Task details: In the review of *The End of Christianity*, what is William A. Dembski's primary thesis?

Given text:
..............................

Review: The End of Christianity

The End of Christianity: Finding Good in an Evil World
William A Dembski

This volume is about the end of Christianity, in the sense of its purpose, rather than the final point of its existence. The author chooses this title specifically in response to another book positing Christianity is ending. Mr. Dembski’s primary thesis is that the problem of evil, that evil exists, is impossible to reconcile to an atheistic worldview. While he gets to this in the end, he takes a long way around to get there.

In the process, the author makes a number of interesting points worth considering from a philosophical viewpoint. Mr. Dembski, for instance, argues that in creating the world, God actually diminished Himself, in a sense. Before God created the world, He had every possible world before Him as a possibility. After creating this world, however, God had narrowed Himself to creating this world, in this way. Hence God narrowed His choices by an exercise of free will, much like we narrow our choices each time we exercise our free will.

This argument applies directly to people who say that if you gain your salvation through an exercise of free will, you must be able to lose it by an exercise of free will; that you either must choose between no free will, or the free will to lose your salvation. The problem in their argument is that all acts of free will narrow the future scope of free will in some say, so their argument fails on an unspoken assumption: that all free will is always absolutely free of any scope or direction set in the past.

The author also undertakes to explain sin in a foundational way, in order to explain the human origin of evil. Here his explanation, again, hits the mark, explaining something that is hard to understand in terms most people will be able to grasp.

Perhaps the best we can do is offer a psychological explanation: Precisley because a created will belongs to a creature, that creature, if sufficiently reflective, can reflect on its creaturehood and realist that is not God. Creaturehood implies constraints to which the Creator is not subject. This may seem unfair (certainly it is not egalitarian). The End of Christianity

This jealousy provokes sin in the attempt of the creature to become like, or replace, the creator. This falls in perfectly with the story of the Fall.

..............................

Provided records:
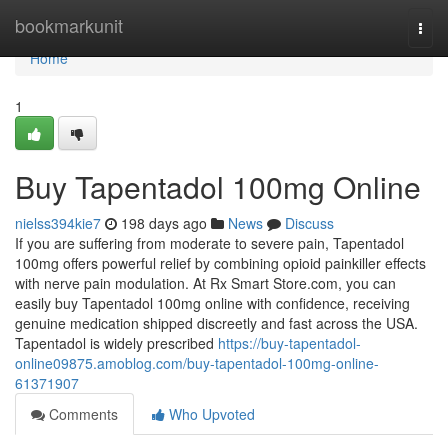
Home
bookmarkunit
Togg
navi
Home
1
Buy Tapentadol 100mg Online
nielss394kie7
198 days ago
News
Discuss
If you are suffering from moderate to severe pain, Tapentadol
100mg offers powerful relief by combining opioid painkiller effects
with nerve pain modulation. At Rx Smart Store.com, you can
easily buy Tapentadol 100mg online with confidence, receiving
genuine medication shipped discreetly and fast across the USA.
Tapentadol is widely prescribed
https://buy-tapentadol-
online09875.amoblog.com/buy-tapentadol-100mg-online-
61371907
Comments
Who Upvoted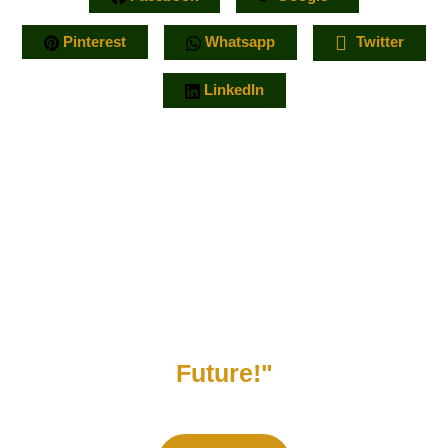
Pinterest
Whatsapp
Twitter
LinkedIn
"Support Our Mission to Protect
Nature and Build a Sustainable
Future!"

..............................

Result of the exercise: The existence of evil is impossible to reconcile with an atheistic worldview.